When she had changed into the leper’s garb, Cecily took her own mantle and folded it carefully around him—like a mother tucking her child into its cradle.
Stealing through the cellars once more, she climbed a ladder and slipped through a trapdoor into the stables. In the distance she could hear the faint commotion of refugees being ejected from Brantham. As casually as possible, she limped into the ranks of the lepers, blessing the rough cloth mask that hid her supposedly grotesque features.

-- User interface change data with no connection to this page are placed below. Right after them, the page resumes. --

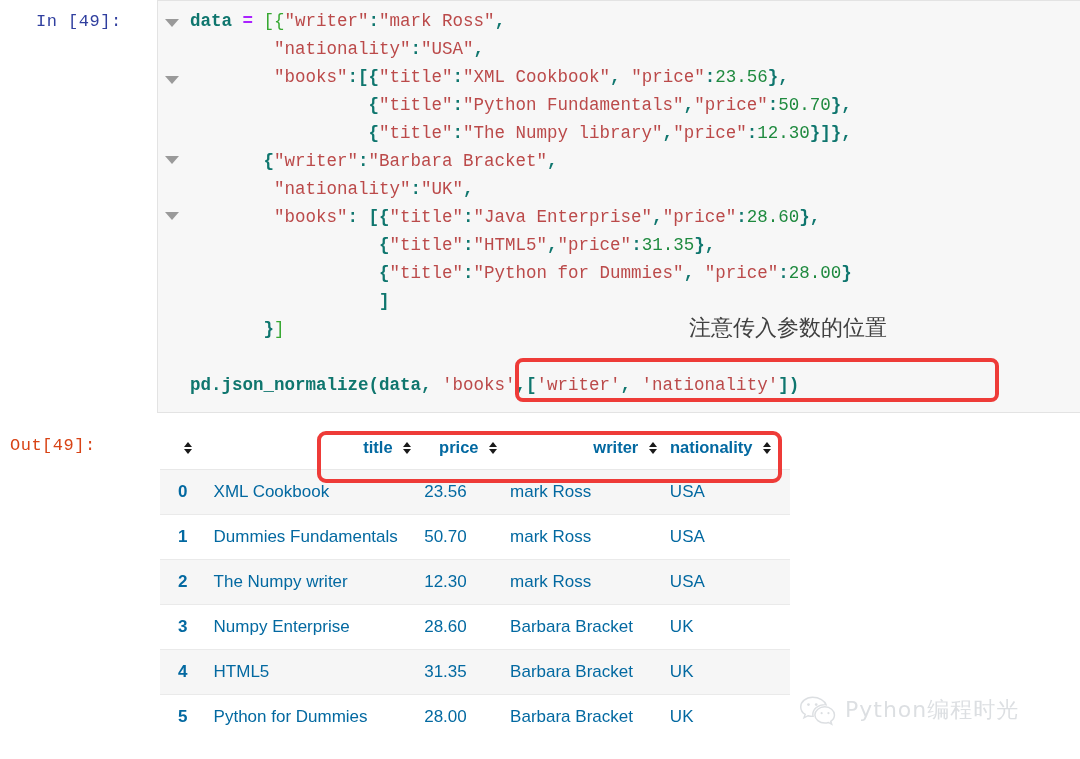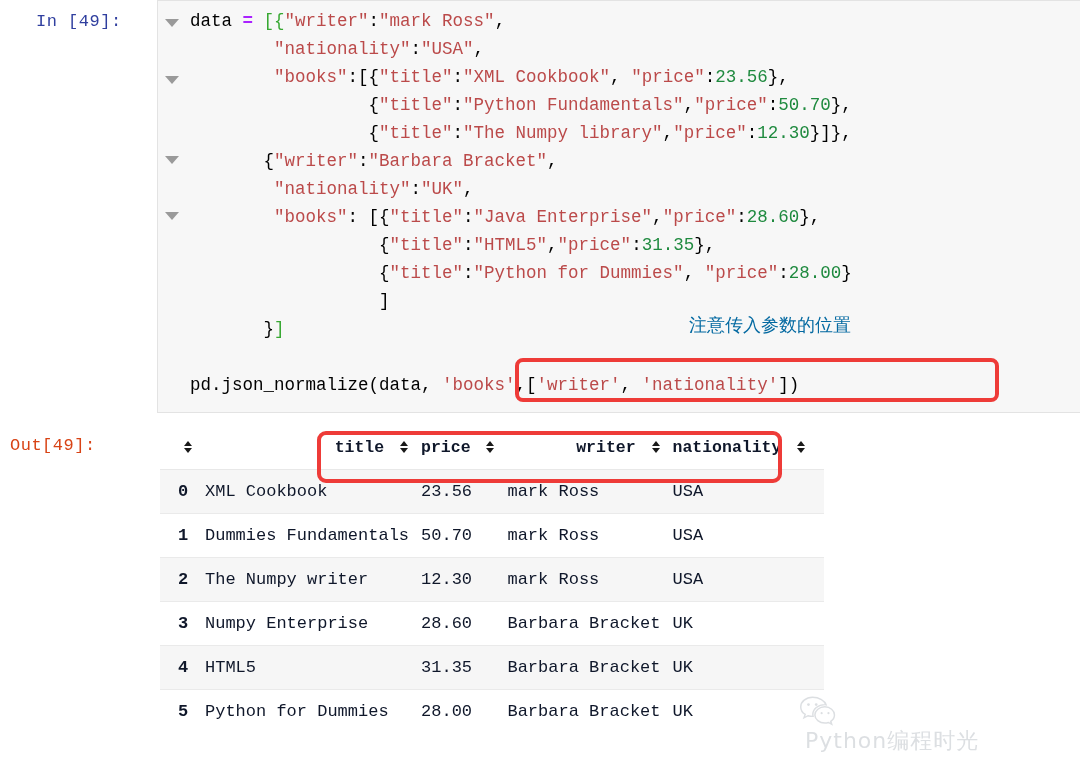--- a/index.html
+++ b/index.html
@@ -79,29 +79,29 @@
     font-size: 17.5px;
     line-height: 28px;
     white-space: pre;
     color: #000000;
     letter-spacing: 0px;
   }
   .tok-str   { color: #bb4a4a; }
   .tok-num   { color: #1f8a3f; }
   .tok-op    { color: #aa22ff; font-weight: bold; }
   .tok-punct { color: #37a832; }
-  .tok-plain { color: #000000; }
+  .tok-plain { color: #0f766e; font-weight: bold; }
 
   
   #annotation {
     position: absolute;
     left: 663px; top: 313px;
     font-family: "DejaVu Sans", sans-serif;
-    font-size: 18px;
-    color: #0369a1;
+    font-size: 22px;
+    color: #404040;
     white-space: pre;
   }
 
   
   #arg-highlight {
     position: absolute;
     left: 489px; top: 358px;
     width: 484px;
     height: 44px;
     border: 4px solid #ee3b38;
@@ -112,23 +112,23 @@
 
   
   #output-area {
     position: absolute;
     left: 160px; top: 428px;
     width: 630px;
   }
   table.df {
     border-collapse: collapse;
     width: 630px;
-    font-family: Liberation Mono, monospace;
+    font-family: Liberation Sans, sans-serif;
     font-size: 17px;
-    color: #0f172a;
+    color: #0369a1;
   }
   table.df thead th {
     background: #ffffff;
     font-weight: bold;
     font-size: 16.5px;
     padding: 10px 6px 12px 6px;
     text-align: right;
     border-bottom: 1px solid #e8e8e8;
     white-space: nowrap;
     vertical-align: middle;
@@ -181,22 +181,22 @@
     border-radius: 9px;
     box-sizing: border-box;
     pointer-events: none;
   }
 
   
   #watermark {
     position: absolute;
     left: 798px; top: 694px;
     display: flex;
+    align-items: center;
     opacity: 0.34;
-    flex-direction: column;
   }
   #watermark .wm-text {
     font-family: "DejaVu Sans", sans-serif;
     font-size: 22px;
     color: #9aa2ab;
     letter-spacing: 1px;
     margin-left: 7px;
     white-space: nowrap;
   }
   .wechat-icon { width: 40px; height: 32px; }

The ruse would never have occurred to her but for Empress Maud. Besieged at Winchester, she’d allowed herself to be wrapped in a winding sheet and laid in a coffin. Smuggled out of the city for burial, Maud had escaped the tightening circle of her enemies to pursue the fight another day.
Cecily had every intention of doing the same.
But where to go once she got clear of Brantham? Grudgingly, Cecily admitted she hadn’t thought that far in advance. Most of their neighbors were the King’s men—though none so contemptibly as Fulke DeBoissard. All the same, if she showed up at their gates, few would scruple to take her hostage and marry her off to some he-creature of the family in hopes of enlarging their holdings. As an unwed heiress, she was now a tempting prize for an ambitious man. Clearly, she had only one way open to her.
“You there!”
At the shout from behind her, Cecily turned, silently berating herself for a dangerous lapse in concentration. When and if she got safely away from Brantham there would be time enough to mull over the problem of where to run for sanctuary.
One of Fulke’s men-at-arms strode toward her. What could he want? Did her disguise not fool him? Through her mask of loose-woven sacking, Cecily cast a futile glance at Brantham’s gate. The last of the genuine lepers were making their halting way through. Did she dare make a bolt for it?